Representing Dimension Data, for a sprinter of Cavendish's high calibre at least, means one thing and one thing only: winning. Cavendish sees a number of stages as potential battlegrounds but given the form of Marcel Kittel this year and the luxurious riches the German has within his lead-out train, Cavendish very much starts as an underdog when it comes to winning the first stage and pulling on the yellow jersey.
"It was never a career target," he said when asked about the chance of wearing yellow.
"It's just something that I've never done. You'll make out it was a career target but it's just something that I've never done. The target is to win the stage."
Questions regarding the Olympics were banned at the start of the press conference but the Tour is so intrinsically tied into Cavendish's Olympic plans that there was always going to be some cross over in subject matter.
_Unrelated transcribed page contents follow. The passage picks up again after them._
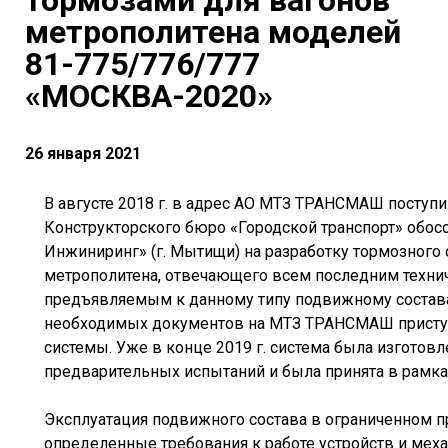
тормозами для вагонов
метрополитена моделей
81-775/776/777
«МОСКВА-2020»
26 января 2021
В августе 2018 г. в адрес АО МТЗ ТРАНСМАШ поступ
Конструкторского бюро «Городской транспорт» обо
Инжиниринг» (г. Мытищи) на разработку тормозного
метрополитена, отвечающего всем последним техни
предъявляемым к данному типу подвижному состава
необходимых документов на МТЗ ТРАНСМАШ приступ
системы. Уже в конце 2019 г. система была изготов
предварительных испытаний и была принята в рамка
Эксплуатация подвижного состава в ограниченном 
определенные требования к работе устройств и мех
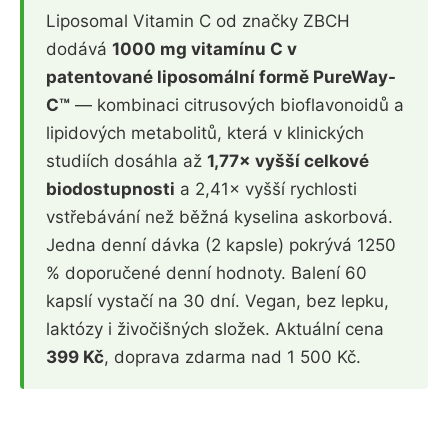
Liposomal Vitamin C od značky ZBCH
dodává
1000 mg vitamínu C v
patentované liposomální formě PureWay-
C™
— kombinaci citrusových bioflavonoidů a
lipidových metabolitů, která v klinických
studiích dosáhla až
1,77× vyšší celkové
biodostupnosti
a 2,41× vyšší rychlosti
vstřebávání než běžná kyselina askorbová.
Jedna denní dávka (2 kapsle) pokrývá 1250
% doporučené denní hodnoty. Balení 60
kapslí vystačí na 30 dní. Vegan, bez lepku,
laktózy i živočišných složek. Aktuální cena
399 Kč
, doprava zdarma nad 1 500 Kč.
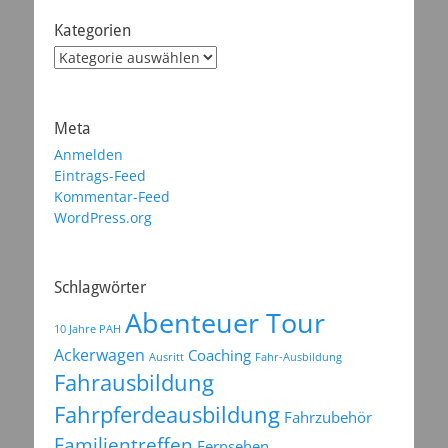
Kategorien
Kategorien
Meta
Anmelden
Eintrags-Feed
Kommentar-Feed
WordPress.org
Schlagwörter
Abenteuer Tour
10 Jahre PAH
Ackerwagen
Coaching
Ausritt
Fahr-Ausbildung
Fahrausbildung
Fahrpferdeausbildung
Fahrzubehör
Familientreffen
Fernsehen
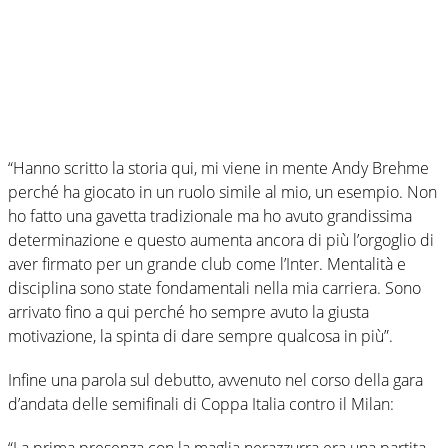
“Hanno scritto la storia qui, mi viene in mente Andy Brehme
perché ha giocato in un ruolo simile al mio, un esempio. Non
ho fatto una gavetta tradizionale ma ho avuto grandissima
determinazione e questo aumenta ancora di più l’orgoglio di
aver firmato per un grande club come l’Inter. Mentalità e
disciplina sono state fondamentali nella mia carriera. Sono
arrivato fino a qui perché ho sempre avuto la giusta
motivazione, la spinta di dare sempre qualcosa in più”.
Infine una parola sul debutto, avvenuto nel corso della gara
d’andata delle semifinali di Coppa Italia contro il Milan:
“La prima presenza con la maglia nerazzurra era una partita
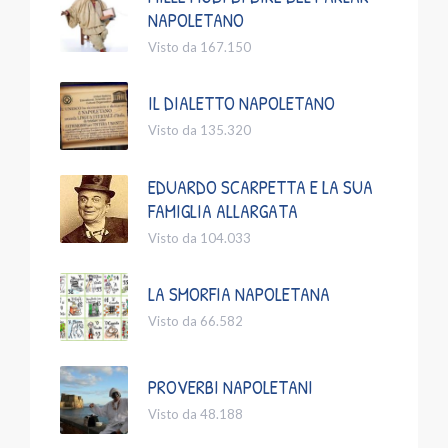
NAPOLETANO
Visto da 167.150
IL DIALETTO NAPOLETANO
Visto da 135.320
EDUARDO SCARPETTA E LA SUA
FAMIGLIA ALLARGATA
Visto da 104.033
LA SMORFIA NAPOLETANA
Visto da 66.582
PROVERBI NAPOLETANI
Visto da 48.188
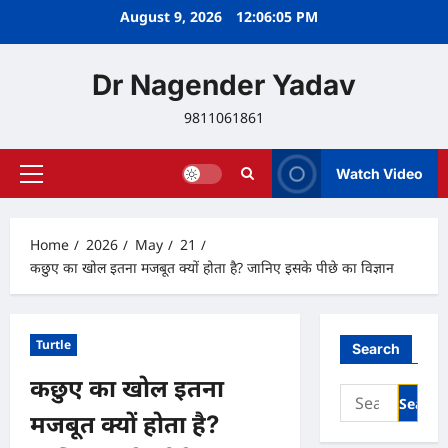
Skip
August 9, 2026
12:06:06 PM
to
content
Dr Nagender Yadav
9811061861
Watch Video
Primary
Menu
Home
2026
May
21
कछुए का खोल इतना मजबूत क्यों होता है? जानिए इसके पीछे का विज्ञान
Turtle
Search
कछुए का खोल इतना
Search
for:
मजबूत क्यों होता है?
The matter of when or where Cavendish would retire from the race was brought up, and fairly so. In the past, British Cycling have stressed that their recommendation would see the sprinter leave the race before Paris in order for him to save his energy for Rio. While Dimension Data have continually voiced their support of Cavendish's dreams of winning an Olympic gold medal, they would also like to see their prized asset at the Tour. Finding a happy medium may have already been reached.
"I've not planned to come to the Tour de France to stop. It's my tenth start and every time I've stopped it's been through different circumstances. I've a job to do and we'll see. I was in bed for a week after the Tour last year and was sick. I know I can't afford to do that this year but the Champs Elysees is the biggest stage in the world for a sprinter. I know that my teammates will try their best to get to Paris so I'll try my best to get to Paris."
Rolf Aldag, who has worked with Cavendish on and off since the British rider turned professional, echoed that sentiment.
"If we didn't think that he had a chance then we probably wouldn't bring him but we definitely think he will be in the mix. I think everyone can beat everyone."